Integration Testing in Python

What is Integration Testing ?

Integration testing exercises two or more parts of an application at once, including the interactions between the parts, to determine if they function as intended. This type of testing identifies defects in the interfaces between disparate parts of a codebase as they invoke each other and pass data between themselves.

How is integration testing different from unit testing ?

While unit testing is used to find bugs in individual functions, integration testing tests the system as a whole. These two approaches should be used together, instead of doing just one approach over the other. When a system is comprehensively unit tested, it makes integration testing far easier because many of the bugs in the individual components will have already been found and fixed.

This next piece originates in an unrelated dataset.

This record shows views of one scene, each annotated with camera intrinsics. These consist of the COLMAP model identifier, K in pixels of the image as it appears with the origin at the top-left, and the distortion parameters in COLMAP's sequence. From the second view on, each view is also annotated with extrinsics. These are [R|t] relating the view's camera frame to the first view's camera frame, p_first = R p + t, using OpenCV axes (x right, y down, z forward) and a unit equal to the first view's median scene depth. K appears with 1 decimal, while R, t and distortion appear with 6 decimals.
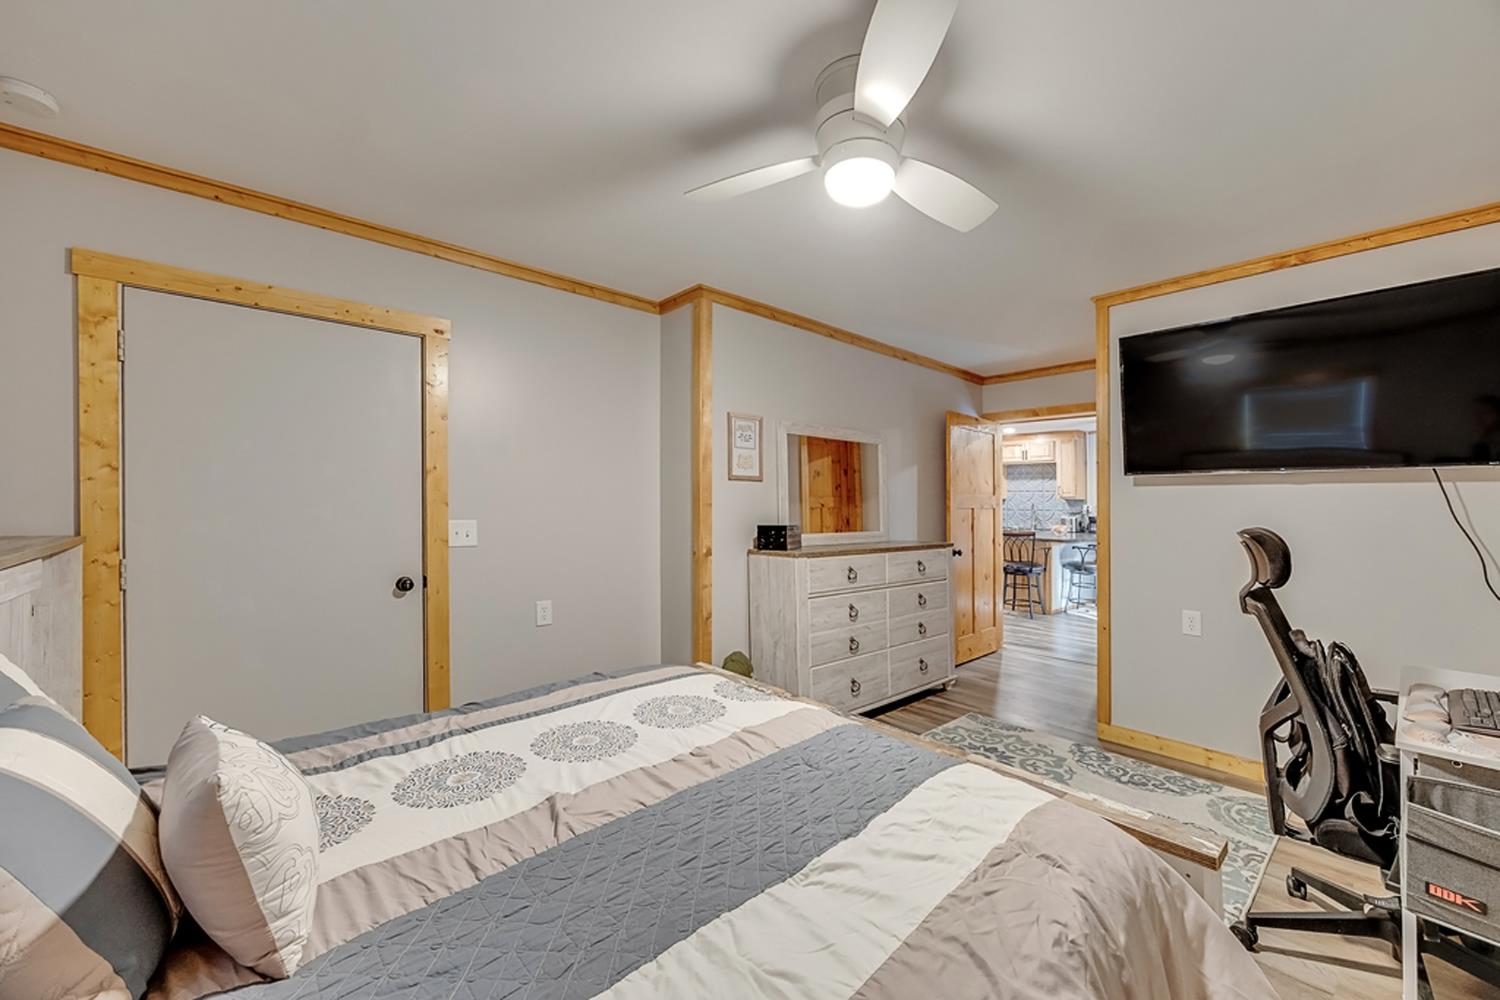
lens RADIAL K [[573.9, 0, 750.3], [0, 573.9, 499.1], [0, 0, 1]] dist [0.002784, -0.001039]
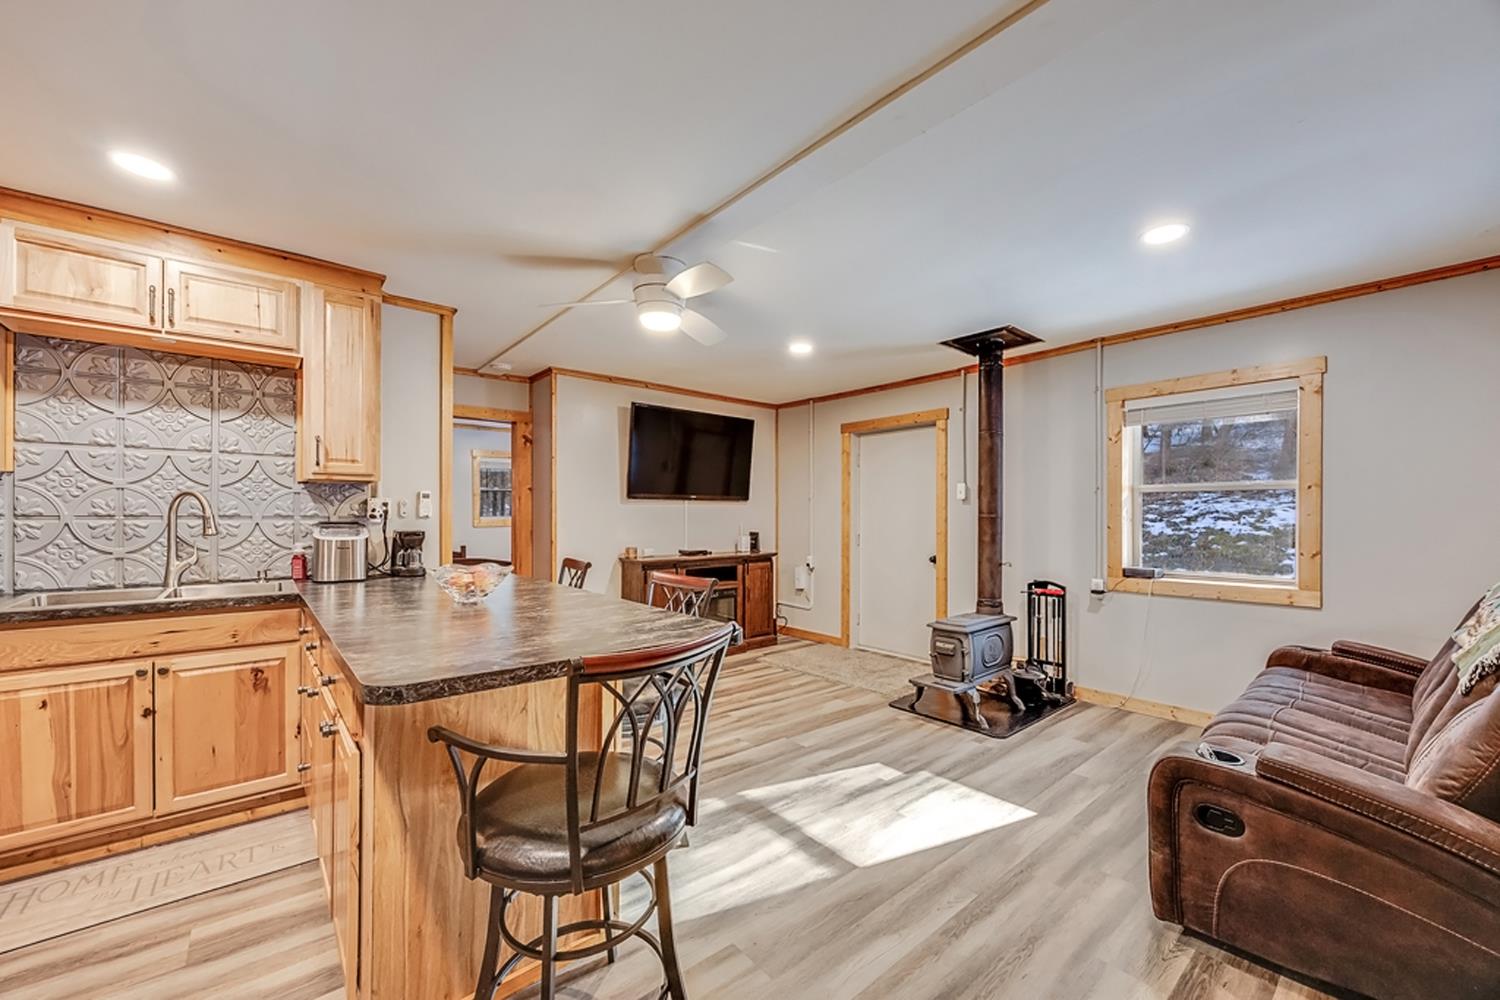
lens RADIAL K [[598.3, 0, 766.3], [0, 598.3, 514.1], [0, 0, 1]] dist [0.002438, 0.001021]
pose [[-0.015760, -0.012075, 0.999803, 0.206279], [-0.016933, 0.999787, 0.011808, 0.011078], [-0.999732, -0.016743, -0.015961, 0.757898]]
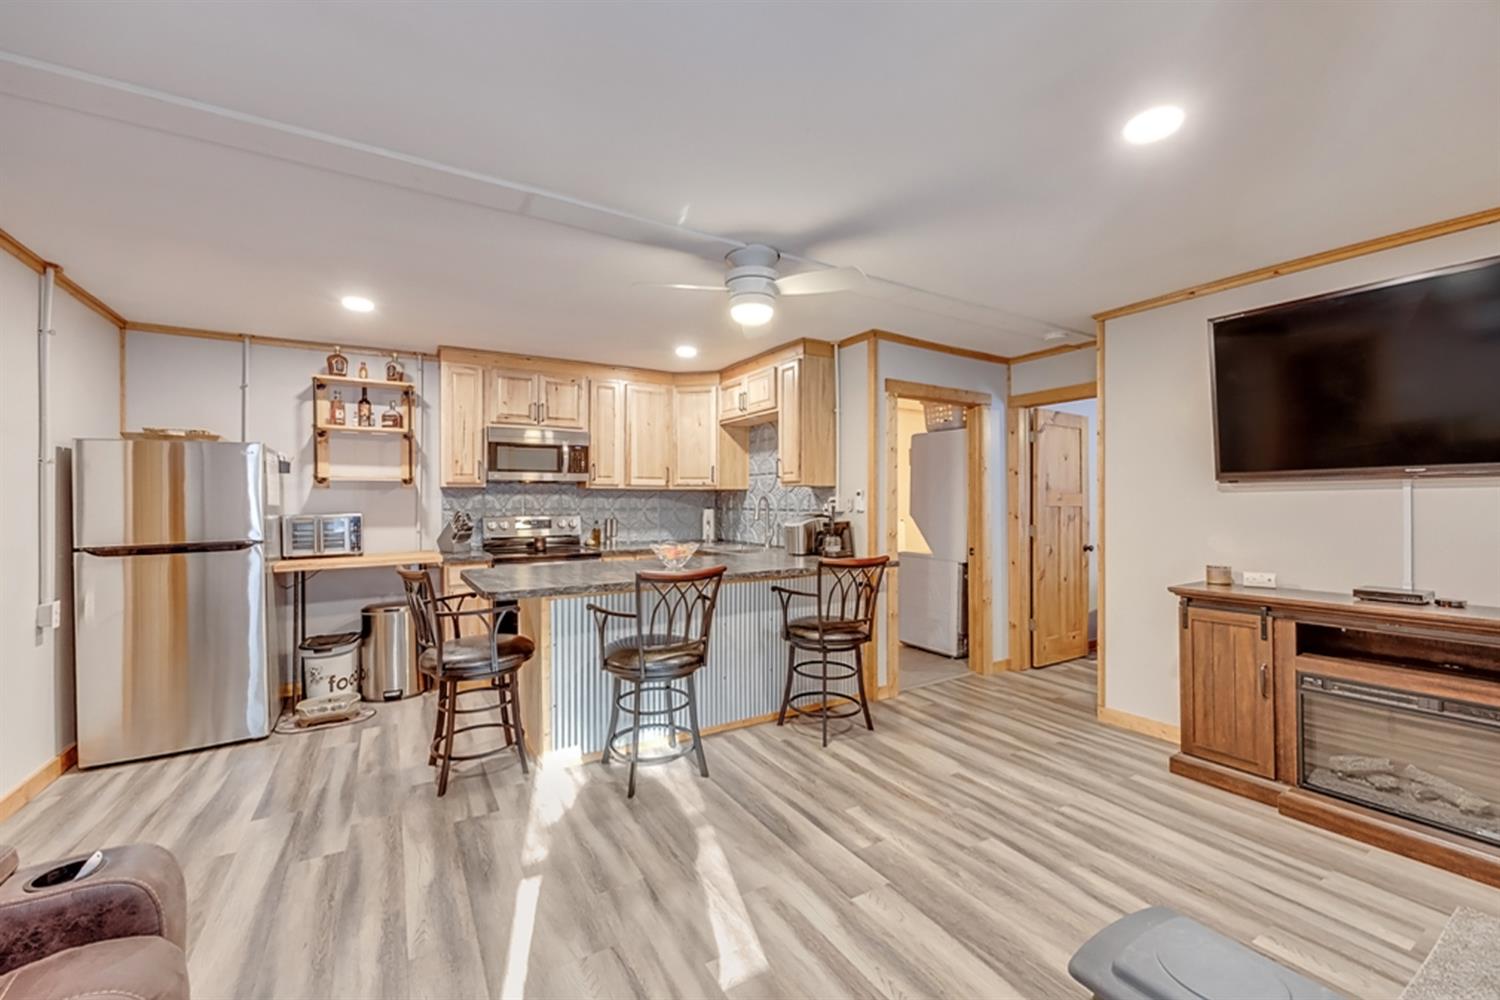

As a codebase scales up, both unit and integration testing allow developers to quickly identify breaking changes in their code. Many times these breaking changes are unintended and wouldn’t be known about until later in the development cycle, potentially when an end user discovers the issue while using the software. Automated unit and integration tests greatly increase the likelihood that bugs will be found as soon as possible during development so they can be addressed immediately.

Integration testing resources
  • Integration testing with Context Managers gives an example of a system that needs integration tests and shows how context managers can be used to address the problem.
  • Pytest has a page on integration good practices that you’ll likely want to follow when testing your application.
  • Integration testing, or how to sleep well at night explains what integration tests are and gives an example. The examples are coded in Java but still relevant when you’re learning about integration testing.
  • What is an integration test exactly? is an awesome Stack Exchange thread that defines the differences in testing approaches like unit tests versus integration and other tests. There is also some practical advice like “It’s not important what you call it, but what it does” which as a pragmatic programmer I am keen to agree on.
  • Consistent Selenium Testing in Python gives a spectacular code-driven walkthrough for setting up Selenium along with SauceLabs for continuous browser-based testing.
  • Where do our flaky tests come from? presents Google’s data on where their integration tests fail and how the tools you use can sometimes lead to higher incidents of failed tests than other testing tools.
  • Unleash the test army covers the author’s first impressions of using a Hypothesis for testing the properties of a system under test.